In order to address these intangible barriers, Dr. Weingart suggested that "we need to develop not only risk assessment tools but also services geared toward patient vulnerabilities." But given that many physician practices, particularly those in the community, are already overstretched, organizing and maintaining such services may be close to or simply impossible. "Often when I talk to community practices about these findings," Dr. Weingart added, "the doctors will tell me that they can only do so much. When a patient doesn't show up, do I have to track him or her down? How many letters do I have to send the patient? What constitutes due diligence?"
How much responsibility, then, do doctors — and patients — bear in diagnostic failures?
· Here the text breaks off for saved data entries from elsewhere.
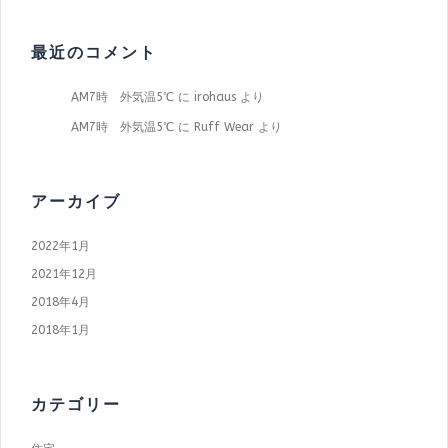
最近のコメント
AM7時 外気温5℃
に
irohaus
より
AM7時 外気温5℃
に
Ruff Wear
より
アーカイブ
2022年1月
2021年12月
2018年4月
2018年1月
カテゴリー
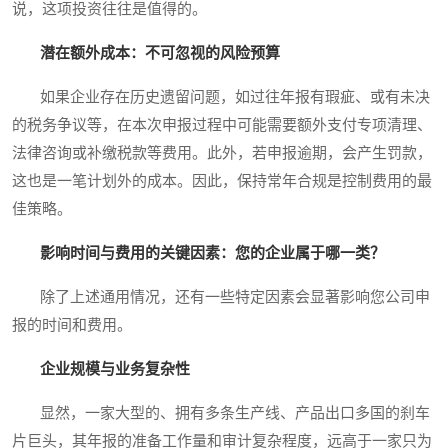
说，这项投资往往是值得的。
潜在额外成本：不可忽视的风险预算
如果企业存在历史遗留问题，如过往年报有瑕疵、或有未决
的税务争议等，在本次申报过程中可能需要额外支付专项清理、
法律咨询或补缴税款等费用。此外，若申报逾期，会产生罚款，
这也是一笔计划外的成本。因此，保持常年合规是控制费用的最
佳策略。
影响时间与费用的关键因素：您的企业属于哪一类？
除了上述通用情况，还有一些特定因素会显著影响您公司申
报的时间和费用。
企业规模与业务复杂性
显然，一家大型的、拥有多条生产线、产品出口多国的刹车
片巨头，其年报的准备工作量和审计复杂程度，远高于一家只为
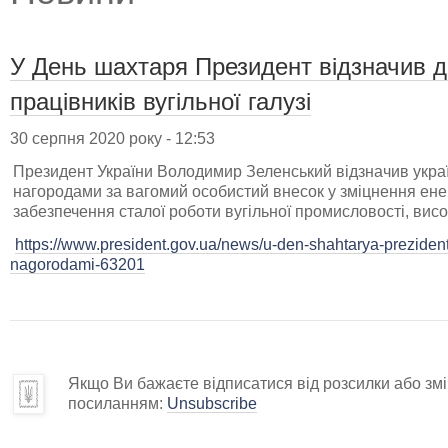
У День шахтаря Президент відзначив 
працівників вугільної галузі
30 серпня 2020 року - 12:53
Президент України Володимир Зеленський відзначив укра
нагородами за вагомий особистий внесок у зміцнення ене
забезпечення сталої роботи вугільної промисловості, висо
https://www.president.gov.ua/news/u-den-shahtarya-preziden
nagorodami-63201
Якщо Ви бажаєте відписатися від розсилки або змін
посиланням:
Unsubscribe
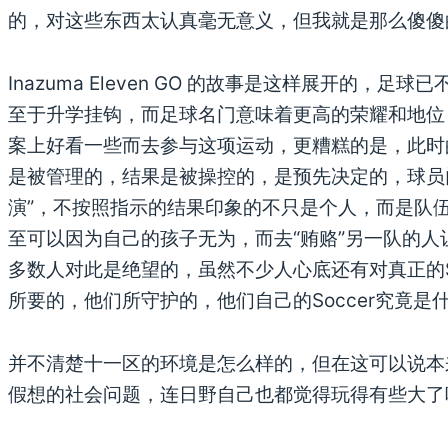
的，对这些东西太认真毫无意义，但我就是那么傻傻
Inazuma Eleven GO 的故事是这样展开的，
至于升学挂钩，而足球名门意味着更高的荣耀和地位
案上好看一些而去参与这项运动，更糟糕的是，此时
是被管理的，结果是被操控的，是预先决定的，球员
演”，不按照指示的结果印象的不只是个人，而是队
至可以因为自己的孩子无为，而去“贿赂”另一队的
多数人对此是绝望的，虽然不少人心底还有对真正的S
所要的，他们所守护的，他们自己的Soccer究竟是
并不清楚十一区的环境是怎么样的，但在这可以说本
假想的社会问题，连日野自己也都觉得玩得有些大了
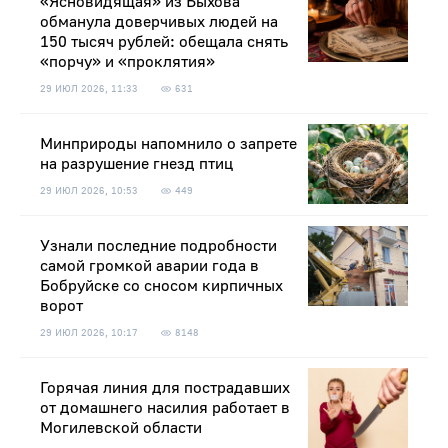
«Ясновидящая» из Быхова
обманула доверчивых людей на
150 тысяч рублей: обещала снять
«порчу» и «проклятия»
29 ИЮЛ 2026, 11:33
631
Минприроды напомнило о запрете
на разрушение гнезд птиц
29 ИЮЛ 2026, 10:53
449
Узнали последние подробности
самой громкой аварии года в
Бобруйске со сносом кирпичных
ворот
29 ИЮЛ 2026, 10:17
8148
Горячая линия для пострадавших
от домашнего насилия работает в
Могилевской области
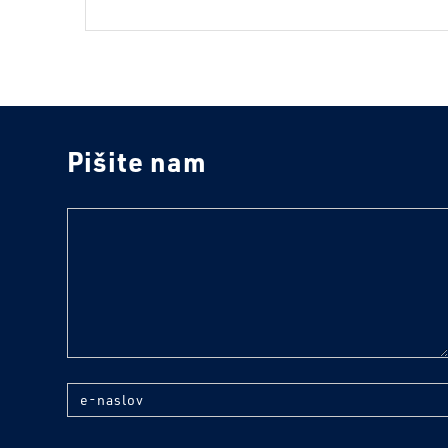
Pišite nam
text
e-naslov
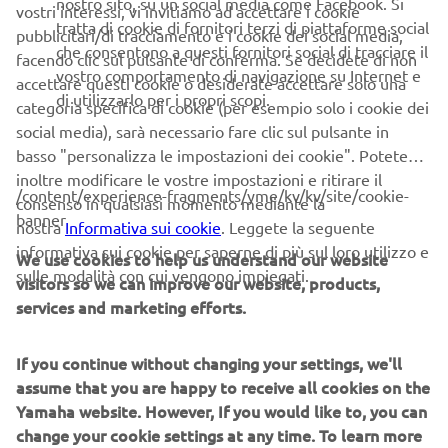
nostro sito, su un social media come Facebook. Si
vostri interessi, vi invitiamo ad accettare i cookie
tratta di cookie di fornitori terzi di piattaforme social
pubblicitari/di tracciamento e i cookie dei social media,
che consentono a questi fornitori social di tracciare il
facendo clic sul pulsante di conferma. Se decidete di non
vostro comportamento di navigazione su Internet e
accettare questi cookie o desiderate accettare solo una
di utilizzarlo per i propri scopi.
categoria specifica di cookie (per esempio solo i cookie dei
social media), sarà necessario fare clic sul pulsante in
basso "personalizza le impostazioni dei cookie". Potete
inoltre modificare le vostre impostazioni e ritirare il
/content/experience-fragments/yme/kv/kv/site/cookie-
consenso in qualsiasi momento mediante la
banner
Fumio Ito al GP di Catalina negli Stati Uniti.
nostra
Informativa sui cookie
. Leggete la seguente
informativa sui cookie per saperne di più sul loro utilizzo e
We use cookies to help us understand our website
sulle modalità con cui vengono impiegati.
visitors so we can improve our website, products,
1960 - 1969
services and marketing efforts.
If you continue without changing your settings, we'll
assume that you are happy to receive all cookies on the
Fonti e immagini:
Yamaha website. However, If you would like to, you can
Spirit of Challenge - Sixty Years of Racing Success di
change your cookie settings at any time. To learn more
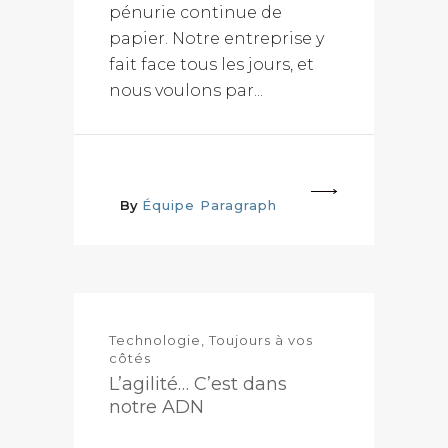
pénurie continue de
papier. Notre entreprise y
fait face tous les jours, et
nous voulons par...
More
By
Équipe Paragraph
Technologie
,
Toujours à vos
côtés
L’agilité… C’est dans
notre ADN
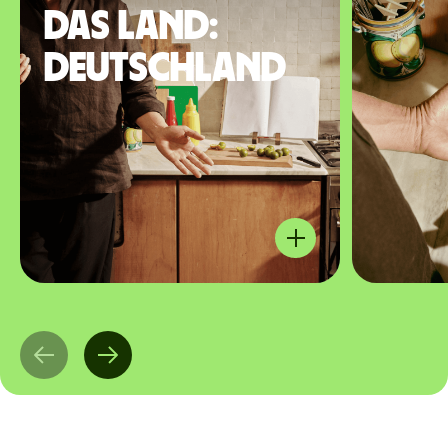
das Land:
Deutschland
"I don't think it's 50-50," Dr. Weingart reflected, "and I also don't think it's 100-zero. I think there's a shared responsibility. But given that the patients who fall through the cracks are usually the least resourceful and most vulnerable, there is at least a moral obligation for clinicians and health care systems to provide a robust safety net for these patients.
"I think we physicians need to support patient responsibility, but we also need to get our own house in order first. In terms of process failures, we need to make sure that the current system under health care providers is airtight. After we get that figured out, we then need to think about ways to help our patients do what they need to do."